Podcast Episode #2: Perspectives of Shannon Ellis, Academic Data Scientist
This article recaps the main takeaways of our second podcast episode with Shannon Ellis. Make sure to listen to the full podcast below or on Podbean. Follow us to stay tuned for more episodes!
Shannon Ellis is an Assistant Teaching Professor in the Cognitive Science Department, and has taught COGS 9 Introduction to Data Science, COGS 18 Introduction to Python, and COGS 108 Data Science in Practice. In this podcast episode, Shannon reflects on her experiences in academia, her projects, and how she transitioned from her biostats-focus at Johns Hopkins to her generalized teaching position at UCSD.
During Shannon’s undergraduate experience, “Data Science” wasn’t a word defined in her vocabulary — nor was the discipline offered at her undergraduate institution. Inspired by her high school biology teacher, Shannon sought out to study genetics at King’s College in Pennsylvania, where she got her first taste in research. From inputting data she spent years collecting into a software program, she became fascinated with the software and how it gave her immediate answers. This fascination carried Shannon into her graduate programs, where she learned to program and experiment with data analysis. By the end of her PhD, she was performing computational analysis on large datasets, and was exposed to Data Science in the genetics domain.

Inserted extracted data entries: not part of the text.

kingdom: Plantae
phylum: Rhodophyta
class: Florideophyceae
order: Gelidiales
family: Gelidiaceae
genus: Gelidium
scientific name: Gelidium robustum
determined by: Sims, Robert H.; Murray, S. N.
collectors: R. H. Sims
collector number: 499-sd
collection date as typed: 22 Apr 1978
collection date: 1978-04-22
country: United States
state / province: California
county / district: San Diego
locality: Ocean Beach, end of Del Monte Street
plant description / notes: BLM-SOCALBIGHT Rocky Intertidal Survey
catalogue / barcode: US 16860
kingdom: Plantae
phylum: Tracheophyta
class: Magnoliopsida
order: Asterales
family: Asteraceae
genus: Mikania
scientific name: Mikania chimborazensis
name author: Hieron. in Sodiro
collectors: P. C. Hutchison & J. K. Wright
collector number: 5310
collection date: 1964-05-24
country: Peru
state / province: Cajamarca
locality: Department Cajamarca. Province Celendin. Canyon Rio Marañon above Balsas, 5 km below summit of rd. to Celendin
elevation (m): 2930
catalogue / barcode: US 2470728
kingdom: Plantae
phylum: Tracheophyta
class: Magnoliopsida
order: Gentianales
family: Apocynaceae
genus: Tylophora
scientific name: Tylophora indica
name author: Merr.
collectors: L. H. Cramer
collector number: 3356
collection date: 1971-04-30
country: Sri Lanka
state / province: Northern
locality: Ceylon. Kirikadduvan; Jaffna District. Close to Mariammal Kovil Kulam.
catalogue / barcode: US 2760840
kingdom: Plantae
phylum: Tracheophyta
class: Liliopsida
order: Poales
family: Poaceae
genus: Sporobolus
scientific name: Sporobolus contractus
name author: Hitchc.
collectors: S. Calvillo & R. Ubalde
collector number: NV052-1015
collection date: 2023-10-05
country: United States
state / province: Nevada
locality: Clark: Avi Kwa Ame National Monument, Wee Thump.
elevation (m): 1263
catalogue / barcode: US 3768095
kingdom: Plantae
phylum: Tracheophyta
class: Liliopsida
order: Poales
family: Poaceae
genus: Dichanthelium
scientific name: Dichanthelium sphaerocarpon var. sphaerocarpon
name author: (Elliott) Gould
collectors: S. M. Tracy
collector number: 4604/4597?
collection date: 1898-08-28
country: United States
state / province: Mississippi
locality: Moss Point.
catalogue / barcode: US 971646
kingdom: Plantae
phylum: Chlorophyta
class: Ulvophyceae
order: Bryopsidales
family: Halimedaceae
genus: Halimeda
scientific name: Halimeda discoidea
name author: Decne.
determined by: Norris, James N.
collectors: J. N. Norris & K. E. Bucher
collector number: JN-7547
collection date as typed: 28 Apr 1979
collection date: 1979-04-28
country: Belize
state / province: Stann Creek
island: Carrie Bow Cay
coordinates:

Deciding she wanted to go down a route of analyzing data and not dedicating the entirety of her career to “answering one question,” Shannon went on to pursue a Postdoc doing research at the Leek Group, a Data Science lab in the biostatistics department at Johns Hopkins. Shannon talks fondly of the Leek group, and recalls her mentor, Jeff Leek, fostering a more entrepreneurial environment in academia and differentiating himself from other mentors by trying out “bonker ideas”.
When asked how she got into the field of biostatistics, Shannon jokingly says she “back-doored [her] way” in, not having any prior experience or degree in the subject. At the end of her Postdoc, she was faced with the dilemma of continuing a career in research or teaching. “Those who can’t do, teach”, was a saying that stuck in her head, and almost convinced her that teaching was simply a fallback career. However, after much deliberation, she concluded that she wanted to teach and continue to experiment in different domains instead of pursuing a proper line of research.
At Johns Hopkins, she taught undergraduates on public health biostatistics, where her students experimented with public health datasets using the R programming language. Afterward, she applied to universities and education-focused positions at government programs and startups. Her transition to UCSD came after she encountered a job posting from the university’s Cognitive Science Department, and after following the much needed encouragement from her advisor, she decided to apply. She has now been teaching at UCSD for a year, and continues to teach a little bit of computational genetics as part of the Data Science Capstone.
Shannon worked on two projects during her Postdoc, the first of which is Cloud Based Data Science (CBDS). As the Curriculum Lead for CBDS, Shannon develops the content for the courses. Through offering a set of online courses that can be taken for free, CBDS aims to democratize Data Science education. The program sets starting points for people with limited math or comprehension skills, and was built to go in concert with CBDS +, an in-person tutoring program. CBDS was developed during a time when Massive Open Online Courses (MOOC) were revolutionizing education, and CBDS had hundreds of thousands of applicants. But when looking at their applicants’ backgrounds, they discovered that they were all educated with a masters degree.
“We don’t want hundreds of clones of the same person,” Shannon says. She further emphasizes that she wants CBDS to help educate people from different works of life. CBDS targets those who are economically under-privileged, particularly those “who can’t take time out of their life to just study.” The program aims to improve their students’ financial conditions by helping their cohorts obtain entry-level jobs, and teaches them the basics of data analysis and data wrangling.
Her second project, Recount, is more biostatistics focused. “Biologists have gotten really good at publishing data”, but unfortunately, it’s not easy to get or use. In response, the team took all publicly available RNA-Seq data (measures gene expression levels), and processed 70,000 human samples in a single pipeline to make it easier and more accessible for biologists to work with. Shannon worked on phenotype prediction in this project, using a self-coined term called “in-silico phenotyping”, which utilizes Machine Learning to predict the kind of tissue, sex, age, and a variety of factors pertaining to the individual without going back to them for validation.